Aim of the task: The required output is the stretch from the line containing "right shoulder: (93, 334)" through the line containing "left knee: (83, 275)" in the records below, unaltered and with no pictures.
BEGIN Given entries
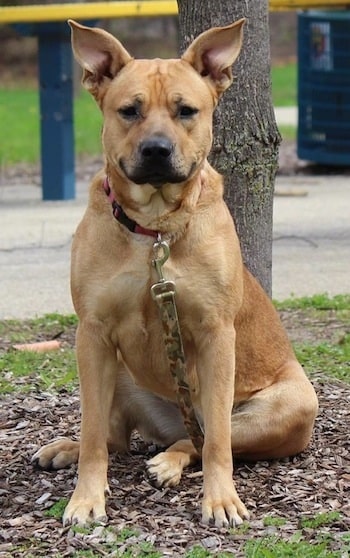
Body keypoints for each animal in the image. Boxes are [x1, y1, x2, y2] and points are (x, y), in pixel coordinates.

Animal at [32, 19, 318, 528]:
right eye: (129, 111)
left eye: (187, 111)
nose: (156, 150)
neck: (155, 229)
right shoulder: (93, 334)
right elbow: (92, 434)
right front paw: (86, 497)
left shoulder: (215, 334)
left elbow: (219, 443)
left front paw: (220, 500)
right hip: (119, 370)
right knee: (116, 437)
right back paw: (69, 448)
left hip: (288, 404)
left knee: (201, 439)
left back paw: (169, 461)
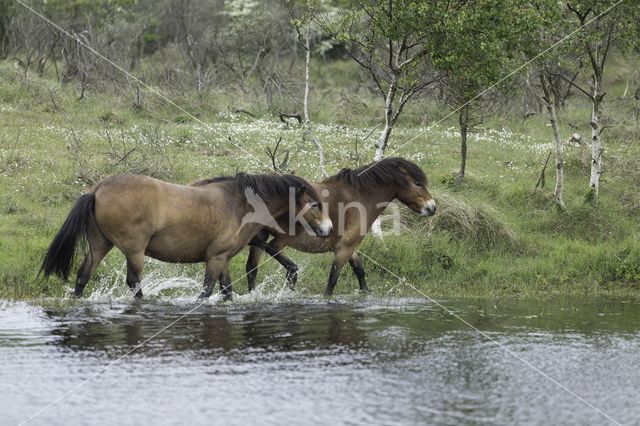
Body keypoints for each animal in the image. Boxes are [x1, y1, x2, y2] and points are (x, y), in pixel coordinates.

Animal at [40, 172, 330, 300]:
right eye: (314, 204)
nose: (327, 230)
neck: (237, 204)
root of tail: (98, 189)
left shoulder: (222, 259)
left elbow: (227, 291)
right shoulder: (215, 259)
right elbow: (207, 291)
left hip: (100, 245)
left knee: (83, 275)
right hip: (134, 250)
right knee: (133, 282)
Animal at [244, 156, 436, 296]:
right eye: (418, 183)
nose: (432, 207)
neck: (360, 196)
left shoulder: (351, 247)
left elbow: (359, 271)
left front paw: (366, 295)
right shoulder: (344, 248)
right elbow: (333, 280)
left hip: (261, 235)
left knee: (252, 270)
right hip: (284, 236)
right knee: (272, 248)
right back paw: (292, 273)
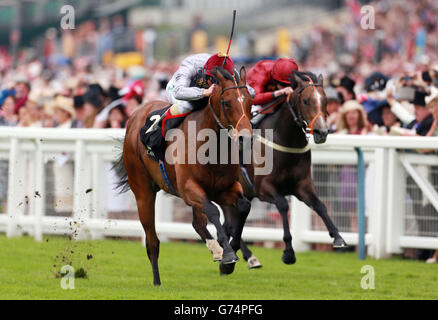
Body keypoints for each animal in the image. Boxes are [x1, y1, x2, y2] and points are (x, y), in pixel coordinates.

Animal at [114, 67, 253, 284]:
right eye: (227, 103)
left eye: (250, 102)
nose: (245, 138)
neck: (211, 147)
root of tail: (135, 116)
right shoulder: (189, 188)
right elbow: (213, 211)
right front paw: (228, 255)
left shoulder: (223, 189)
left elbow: (244, 206)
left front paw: (229, 255)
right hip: (143, 190)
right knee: (152, 240)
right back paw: (157, 281)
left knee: (197, 223)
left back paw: (216, 250)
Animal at [221, 70, 348, 268]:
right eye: (306, 101)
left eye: (325, 100)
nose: (322, 132)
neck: (286, 140)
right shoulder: (264, 188)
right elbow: (282, 205)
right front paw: (288, 252)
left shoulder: (302, 185)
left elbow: (320, 205)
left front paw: (338, 238)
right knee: (231, 224)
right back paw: (244, 256)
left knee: (230, 223)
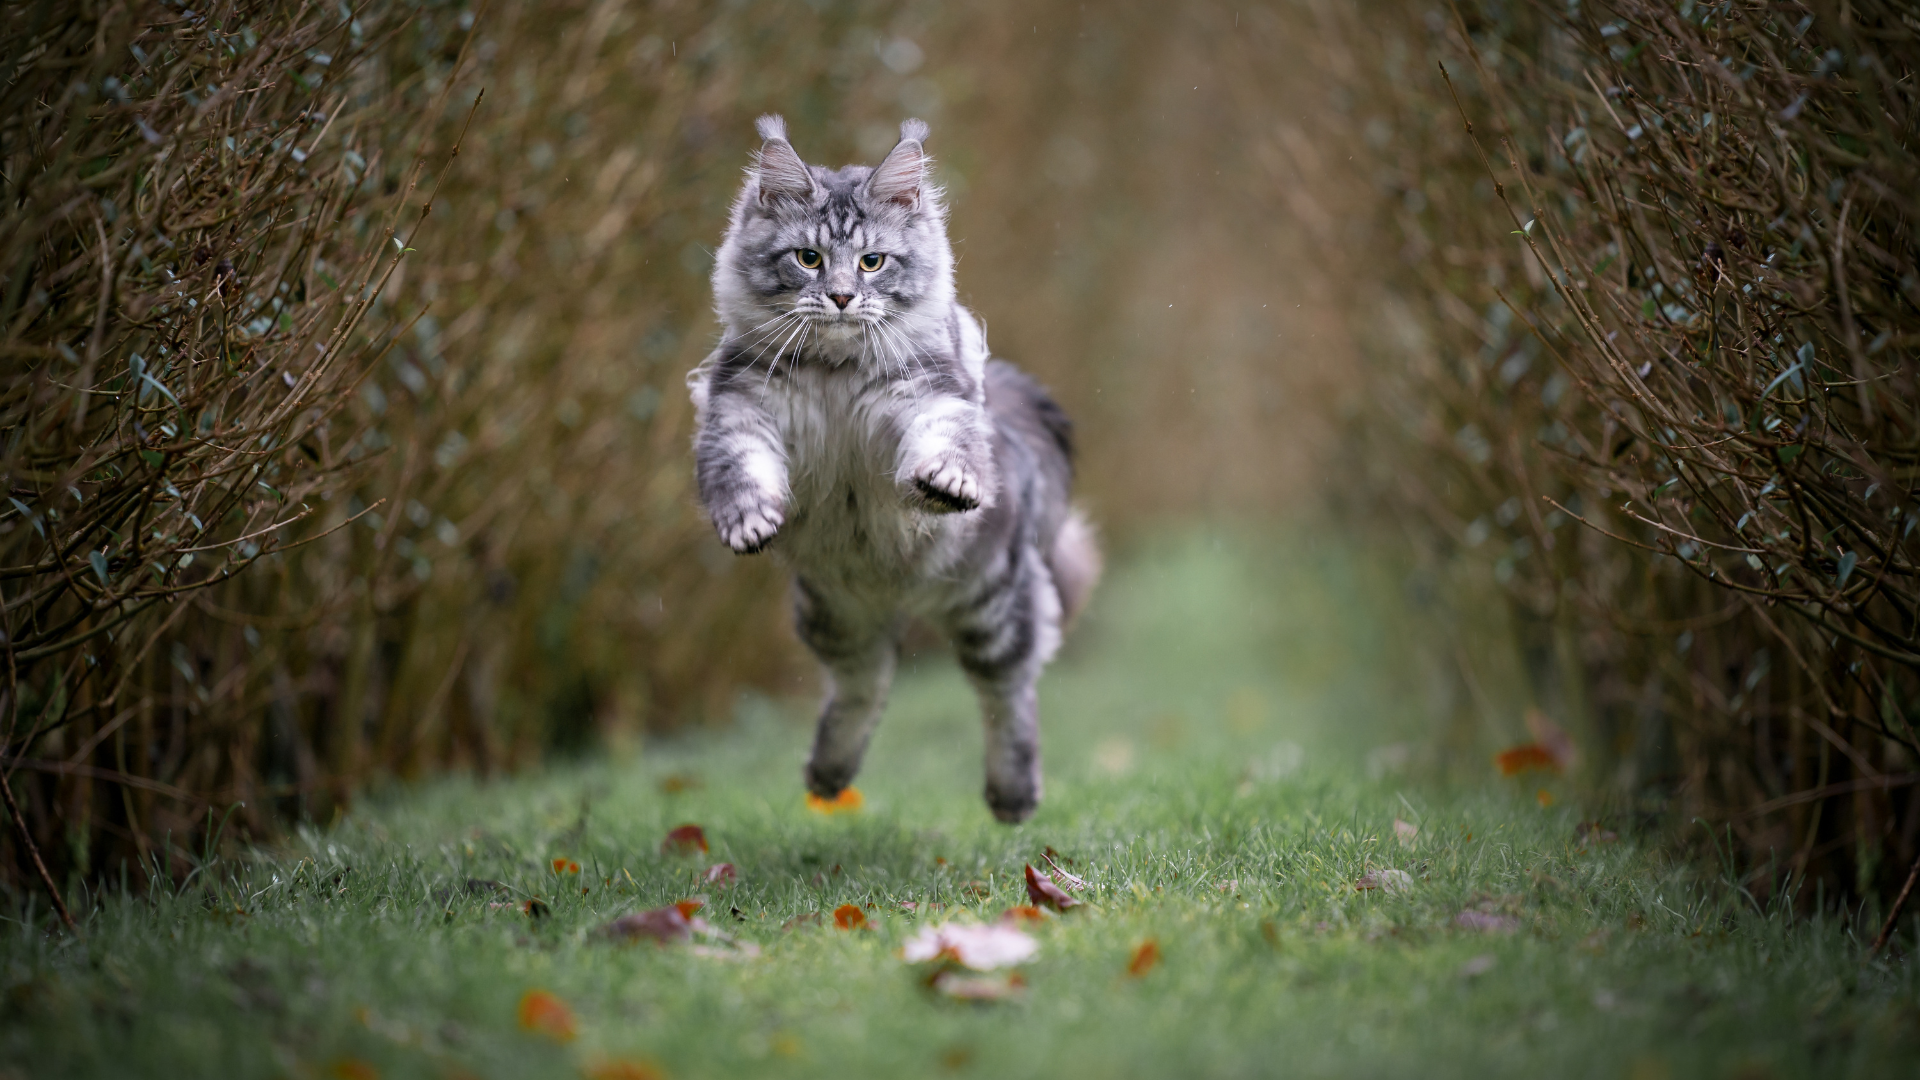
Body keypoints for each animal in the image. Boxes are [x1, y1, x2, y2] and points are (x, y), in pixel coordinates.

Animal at [691, 117, 1098, 818]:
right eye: (808, 258)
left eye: (872, 261)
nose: (841, 297)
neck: (834, 374)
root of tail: (901, 594)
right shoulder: (740, 412)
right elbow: (742, 473)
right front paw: (748, 523)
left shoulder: (928, 399)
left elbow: (941, 446)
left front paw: (948, 484)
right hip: (836, 616)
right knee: (866, 688)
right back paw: (829, 774)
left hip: (992, 610)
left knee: (1009, 695)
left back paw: (1012, 795)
END Given entries
Exercise answer:
right shoulder: (93, 334)
right elbow: (92, 434)
right front paw: (86, 497)
left shoulder: (215, 334)
left elbow: (219, 443)
left front paw: (220, 500)
right hip: (119, 370)
right knee: (116, 437)
right back paw: (69, 448)
left hip: (288, 404)
left knee: (201, 439)
left back paw: (169, 461)
Body keypoints for each animal in the image. Boxes are [x1, y1, x2, y2] and points are (x, y), in pixel coordinates.

Animal at [40, 172, 330, 300]:
right eye: (314, 204)
nose: (327, 230)
neck: (237, 204)
root of tail: (98, 189)
left shoulder: (222, 259)
left elbow: (227, 291)
right shoulder: (215, 259)
right elbow: (207, 291)
left hip: (100, 245)
left knee: (83, 275)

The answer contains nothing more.